The first and perhaps largest way in which the visitor center embraces biophilic design is by complementing and displaying the Garden’s living collections. Prior to entering the visitor center, guests will find themselves walking through a series of paths within new entry gardens. These gardens, designed by the landscape architecture firm, Michael Vergason Landscape Architects, Ltd., include a cascading fountain and unique plantings (planting will begin in spring 2023). A spacious plaza, wide walkways, and numerous seating areas allow visitors to admire the landscape before entering the building.
Once inside the building, visitors will immediately have views of the full garden, thanks to floor-to-ceiling windows and a thoughtfully designed building layout. The center’s shape and orientation, with a thin south-facing bar and west wing, came from the desire to connect to the garden and create unique, memorable spaces inside and out.

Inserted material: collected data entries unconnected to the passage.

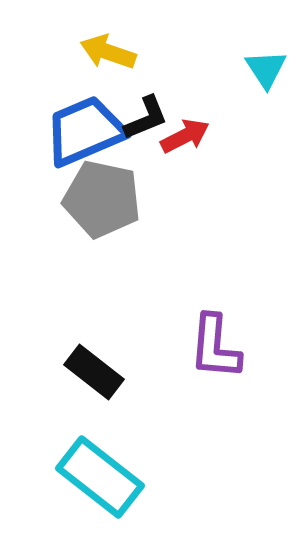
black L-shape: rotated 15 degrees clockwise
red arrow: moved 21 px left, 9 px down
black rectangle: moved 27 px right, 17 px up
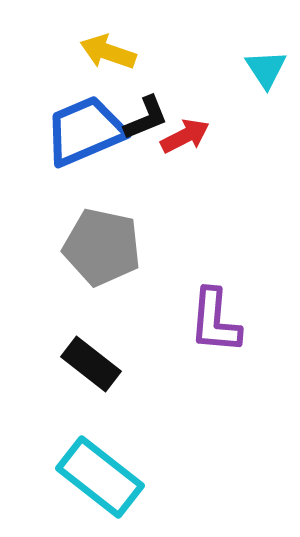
gray pentagon: moved 48 px down
purple L-shape: moved 26 px up
black rectangle: moved 3 px left, 8 px up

The overall goal of the design was to allow for immediate contact with plants upon arrival. We did not want visitors to see the center as something separate from the Garden itself, but rather as an extension of the overall Garden experience.

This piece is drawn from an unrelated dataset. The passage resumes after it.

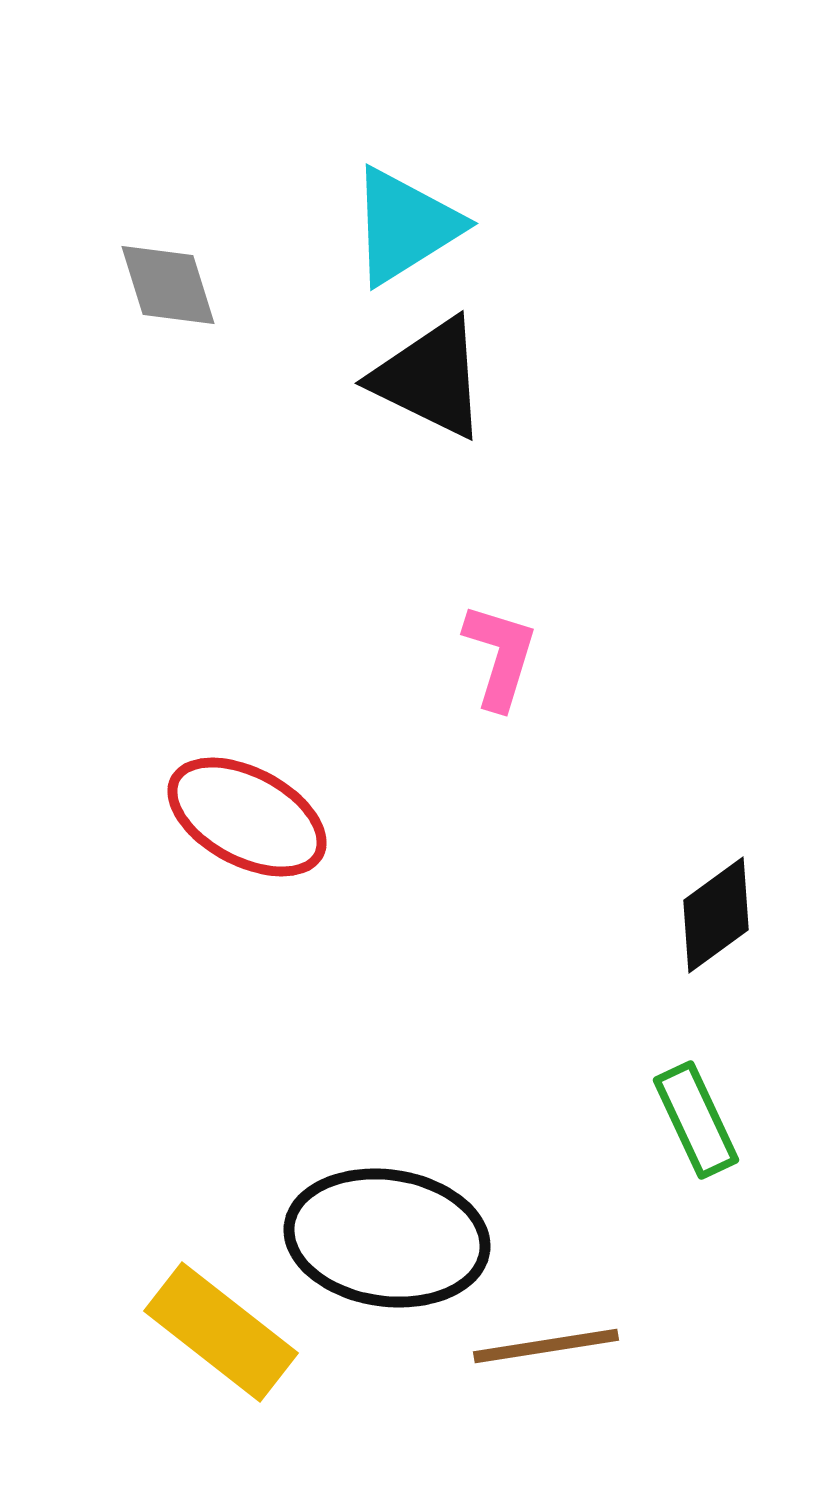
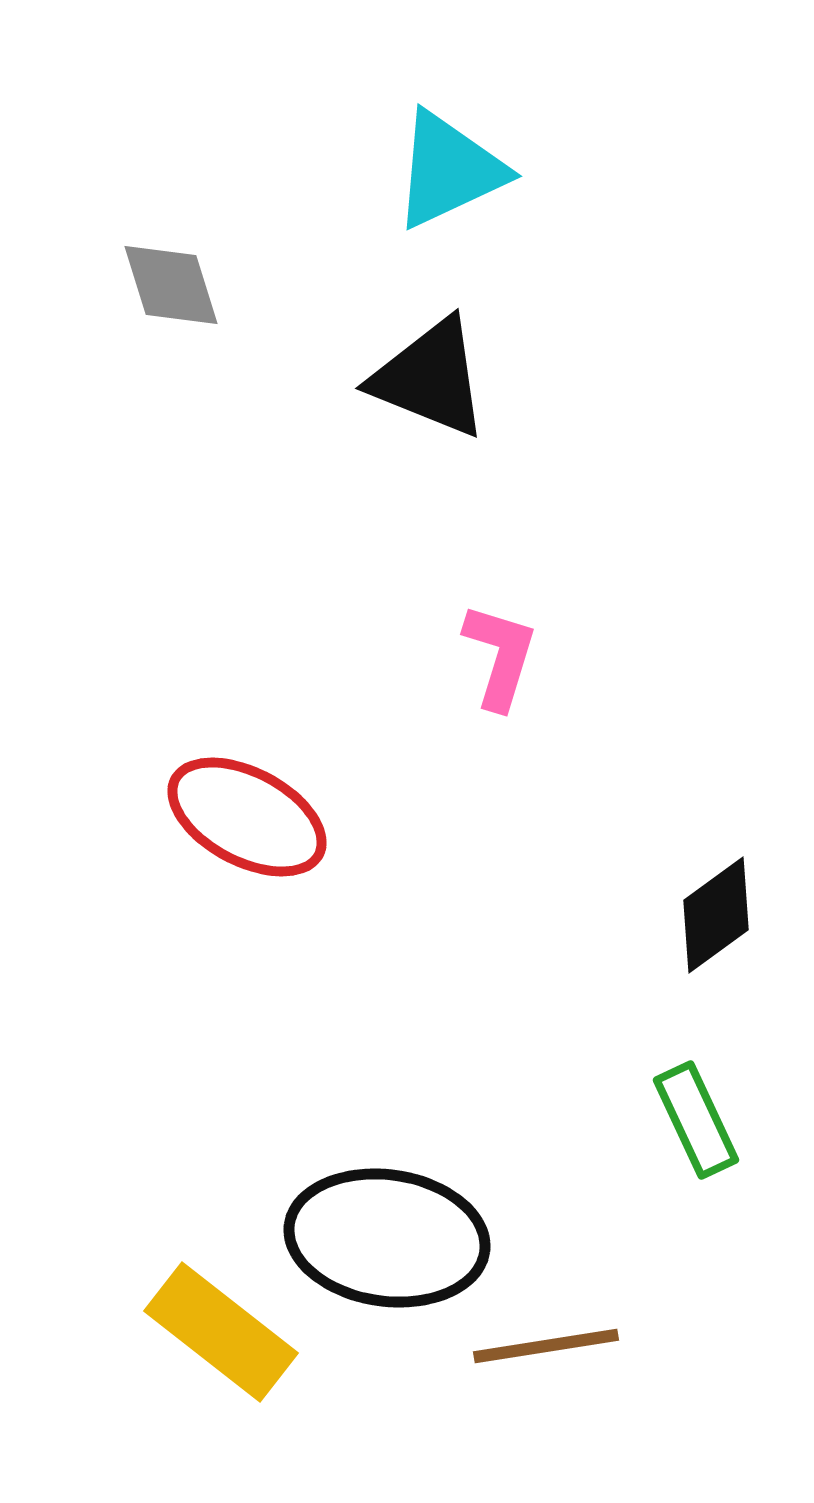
cyan triangle: moved 44 px right, 56 px up; rotated 7 degrees clockwise
gray diamond: moved 3 px right
black triangle: rotated 4 degrees counterclockwise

Building upon the natural experience, the visitor center has an open and bright atmosphere with abundant natural light. A standout feature of the lobby design is the main lantern feature suspended from above the ceiling. The lantern includes a custom-designed “scrim” perforated in a pattern inspired by the Garden’s specimen Gingko tree that is on axis with the entry. By providing dapped light into the lobby, the scrim replicates the light quality found in a forest clearing.
For more information about the design process of the scrim, read “Designing the Scrim at the Jack C. Taylor Visitor Center.”
In addition to the direct elements of plants and sunlight, our team also incorporated biophilic elements throughout several aspects of the interior design. Looking down, visitors will notice unique terrazzo flooring with hand-laid inlays of local river rock, stones, and brass accents imitating tree leaves.
The ticketing and visitor engagement desk forms are influenced and inspired by the shape of rounded rocks and pebbles, with bud vases recessed in the counter to hold cuttings of plants in bloom. Sustainable lighting pendants above are intended to provide a luminescent sparkle similar to that of fireflies or droplets of rain.
Walls dividing the dining areas and café include pressed botanical specimens from the Garden’s collection, while the overhead lighting mimics the form of roses in full bloom. The dining area, designed with our local architectural partners, Tao + Lee, also includes a statement seating bench made from the trunk of a Shumard Oak tree that had previously been part of the Garden’s living collection before reaching the end of its natural life span.
Of course, there is more to biophilic design that just reflecting nature. It is also important to design with an environmental sensitivity by preserving resources and reducing carbon emissions wherever possible. While pursuing a LEED Gold certification, our design team made many careful decisions surrounding shading, interior and exterior ventilation, rooftop solar panels, and rainwater displacement to ensure that the Jack C. Taylor Visitor Center reflects the Garden’s overall mission and sustainability goals.